Con el fuego ocurre otro tanto de lo mismo. La imagen marcada positivamente es el sol, pues lo ilumina todo y procura «certeza», como se ha indicado, y que conecta sorprendentemente con el primer verso de 'Don de la ebriedad' de Claudio Rodríguez, «Siempre la claridad viene del cielo». En esta ocasión, el sol también es movimiento: aparece momentos del día como la mañana, pero la voz poética se vuelve machadiana y no son pocas las alusiones a la tarde, quizás aludiendo a la vejez («[…] Está siendo la luz / acariciando el muro / y este libro y la madera robusta / que sostiene la tarde»). Así, nos detenemos en los primeros versos de 'Sol de enero', ya que conecta nuevamente con la idea de la casa encendida: «Con este sol de enero / hallo consolación en el paseo, / dejo que me recubra / con su calidez única, / mientras vuelvo a la luz / encendida de casa».
De esta manera, el fuego llega a un proceso de mitificación a través de 'Egipto', en el que se alude al dios Ra y que confluye con la imagen del río –siempre agua en movimiento–, produciéndose así una nueva mixtura entre luz y agua («Un disco solar pone acento de vida / al paso de la barca sobre el río»).
Por último, debemos nombrar uno de los varios los entes que habitan el tejido que urde Luis Natera en el poemario. Hablamos de la imagen del árbol –en íntima conexión con la cita de Basilio Sánchez–, que se corresponde analógicamente con el poeta. Dos son los textos que nos interesan por la honda cohesión con los elementos de la luz y el hogar que ha ido mostrado en el libro, siendo el primero 'Palmera en mi ventana' («A veces la miro con amor / y ella se enciende / como la luz de casa»).
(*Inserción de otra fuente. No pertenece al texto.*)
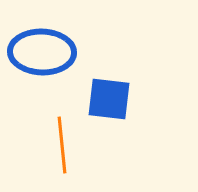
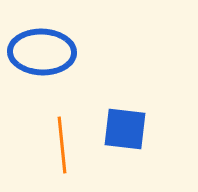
blue square: moved 16 px right, 30 px down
El otro es 'Naranjo', también en relación con el día y en conexión también con el agua («No rama ni raíz / este naranjo es un rumor / de oro tostado, rey sin corona del patio recoleto, / agua para tus manos»).
En suma, leer 'Tejiendo sombras' de Luis Natera Mayor es también navegar en un conjunto de elementos que giran en torno a una singladura mística particular, pues el poeta no desea sino crear una comunión con las cosas a través de la contemplación. Lejos de ser «la noche oscura del alma», se trata de un poemario que está en constante movimiento –sin bien ya indica la poeta Berta García Faet en 'El arte de encender las palabras' que la poesía es movimiento–, pues, aunque la voz lírica es consciente del paso inexorable del tiempo y la inevitabilidad de la muerte, nos invita a una especie de carpe diem en comunión con la ascética. Al hilo, el fuego y el agua, representados mayormente con la lluvia y el sol, juega en precisa contención con los espacios creados por el yo lírico; espacios que proveen la conexión de este mundo poético. En este sentido, como tejido que es, nos hacen partícipes y nos convierte en uno de esos habitantes en los que, como se ha escrito, podemos optar entre consumirnos a través de nuestro fuego interior o dejar que la lluvia nos empape de amor más allá de la noche.